In our study, very preterm infants had greater absolute cortical cerebral blood flow compared with full-term infants. Within regions, however, the insula (a region critical to experiencing emotion), anterior cingulate cortex (a region involved in cognitive processes) and auditory cortex (a region involved in processing sound) for preterm infants received a significantly decreased volume of blood, compared with full-term infants. For preterm infants, parenchymal brain injury and the need for cardiac vasopressor support both were correlated with decreased regional CBF."
Dr. Catherine Limperopoulos, Children's National Health System
The research included 98 preterm infants born between June 2012 and December 2015, weighed below 1,500 grams and were younger than 32 gestational weeks at birth. These preemies were compared with 104 infants who had been carried to term. As the infants slept, the brain MRIs were executed.
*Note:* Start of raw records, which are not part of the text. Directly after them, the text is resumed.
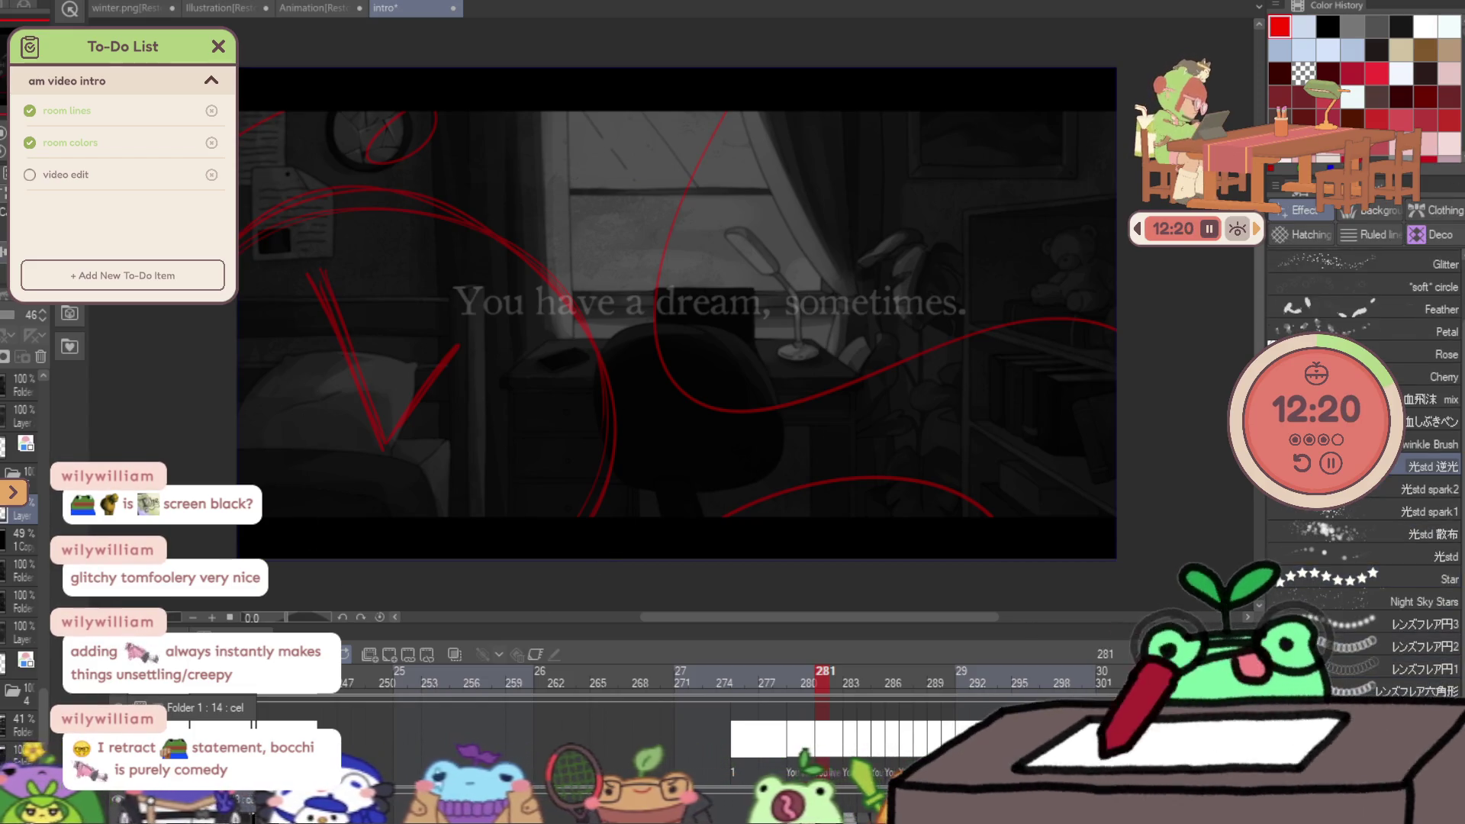
pyautogui.scroll(3, 1381, 574)
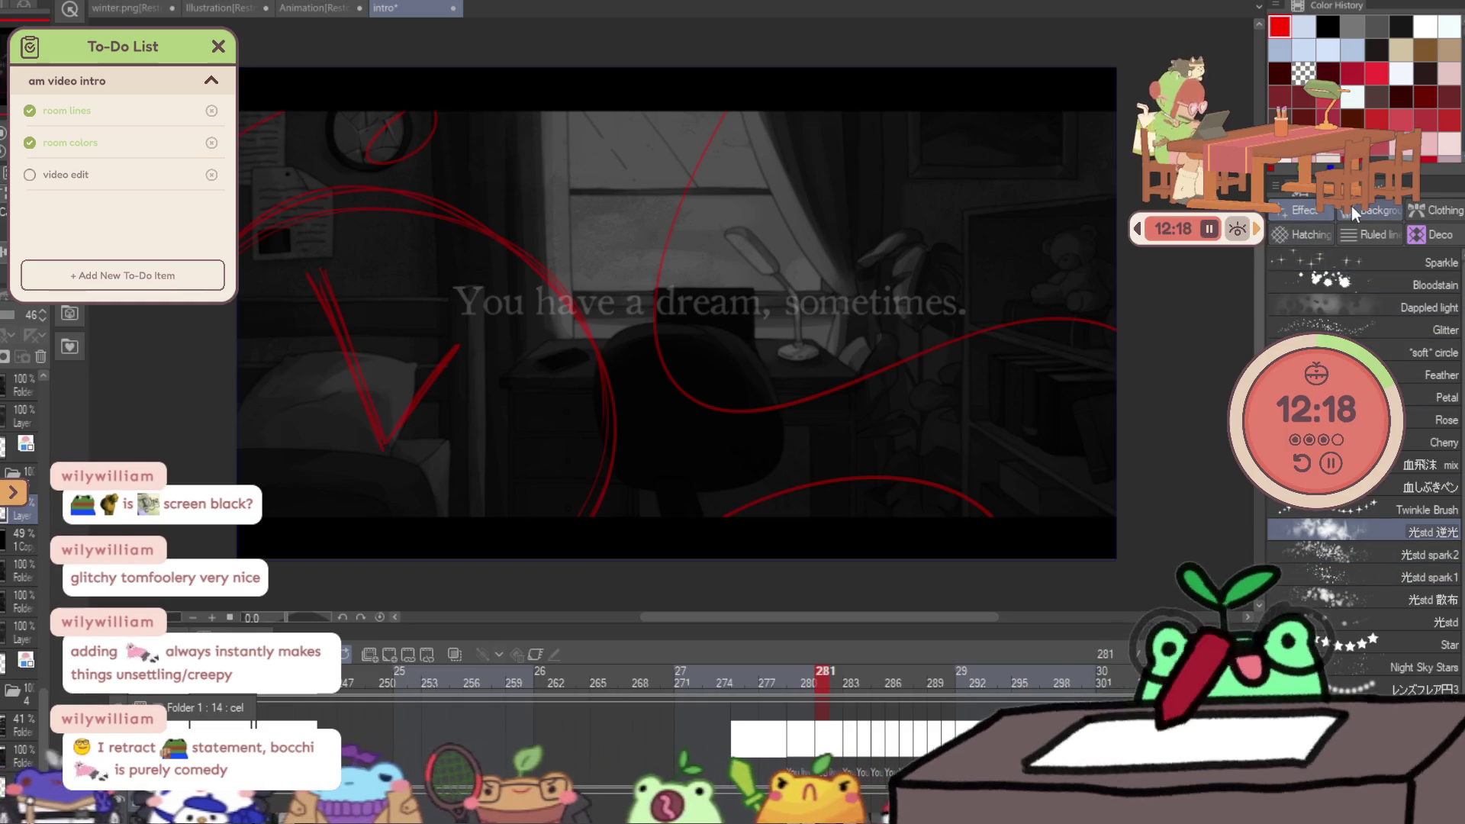
pyautogui.click(1425, 213)
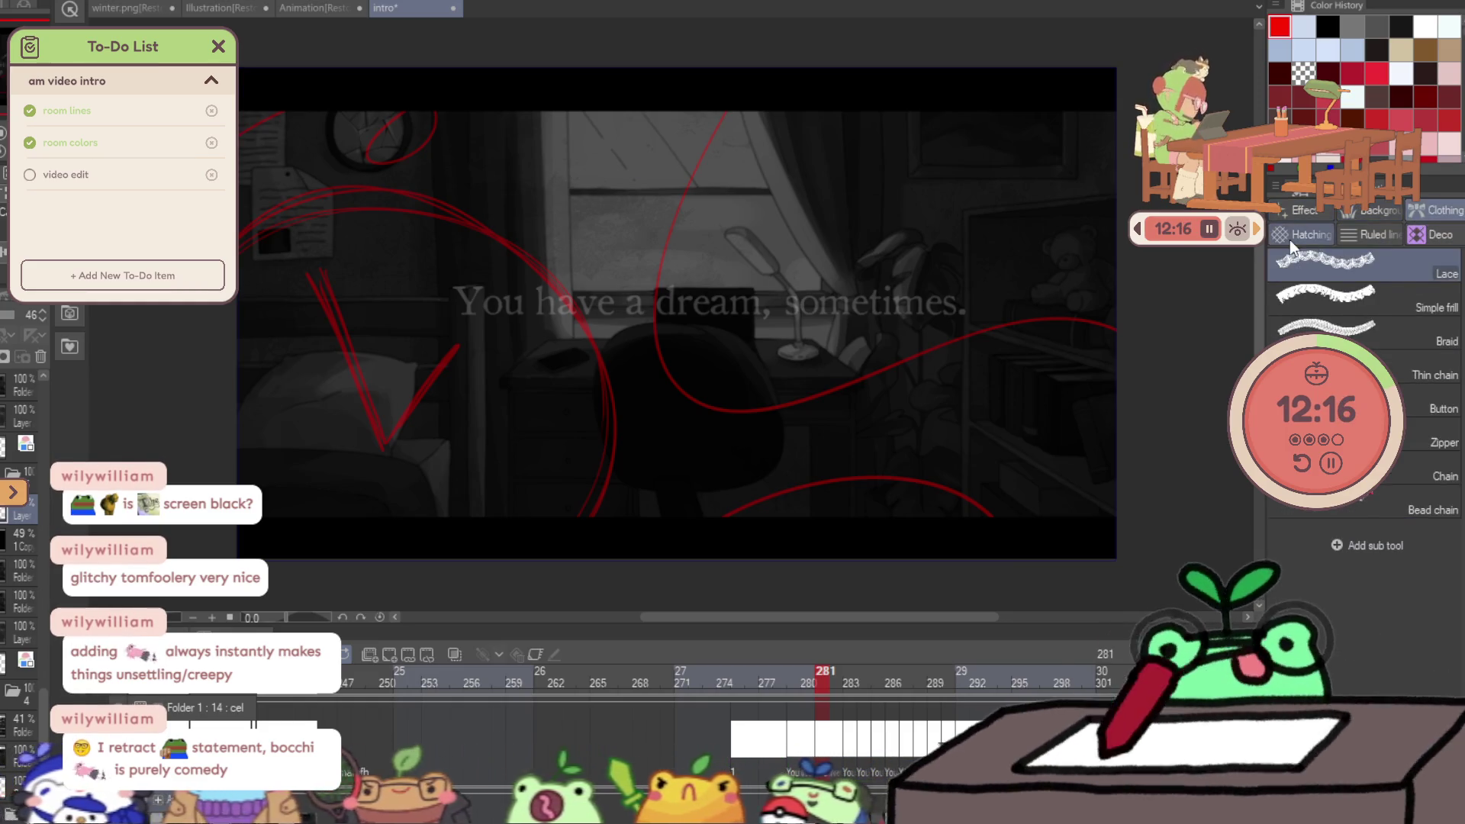
pyautogui.click(1290, 239)
pyautogui.click(1358, 236)
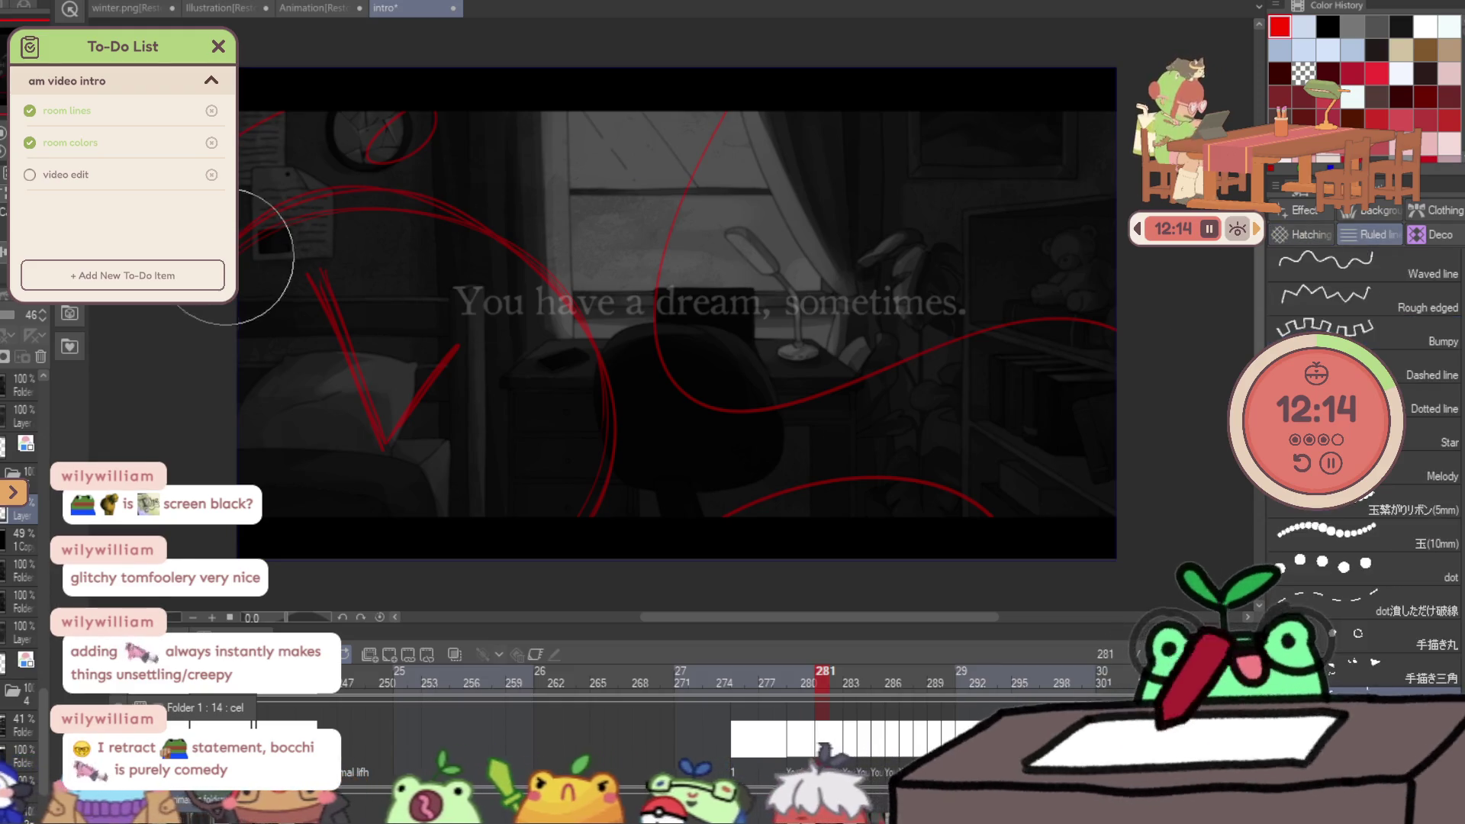
pyautogui.press('b')
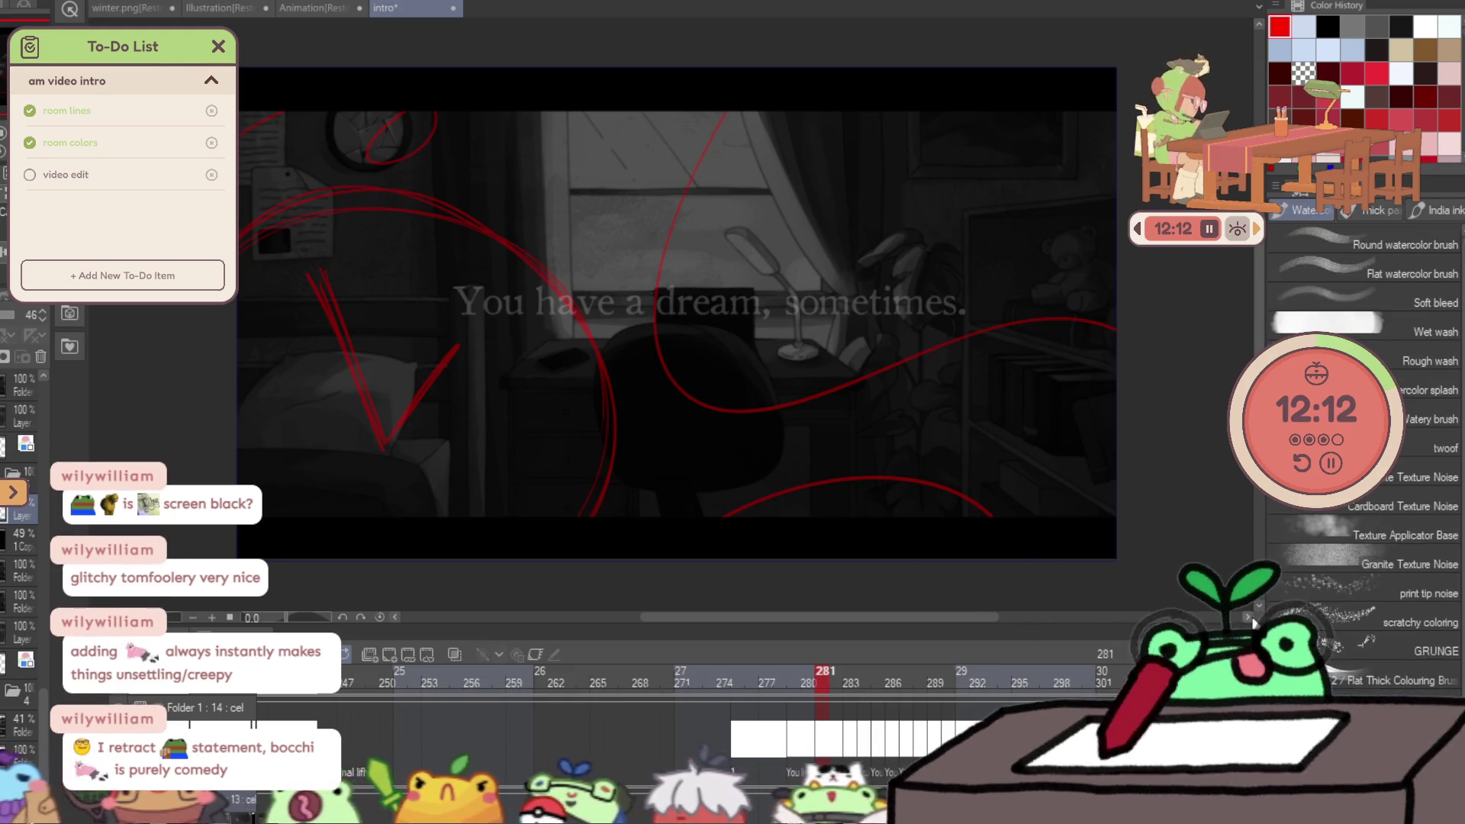
pyautogui.scroll(-1, 1366, 643)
Flow of blood was more in the brain areas that were used heavily for commandeering oxygen and nutrients. During brain development, CBF acts as a good indicator of functional brain maturation, as the most metabolically active areas of the brain require a greater supply of blood.
Blood flow is concentrated where it is required the most, namely parts of the brain that are used more intensely than others and thereby demand more oxygen and nutrients.
Marine Bouyssi-Kobar, M.S., the study's lead author, said that the continuing maturation of the newborn's brain can be visualized in the distribution pattern of CBF, with the largest amount of blood flowing to the deep gray matter and brainstem.
The study also finds that the insula and the other areas responsible for motor and sensory functions also identify as some of the most oxygenated regions. This highlights just how important early brain development is in these brain regions. The insula in preterm infants could be especially vulnerable to the additional pressures of life outside the womb, he added.
Altered development of the insula and anterior cingulate cortex in newborns may represent early warning signs of preterm infants at greater risk for long-term neurodevelopmental impairments."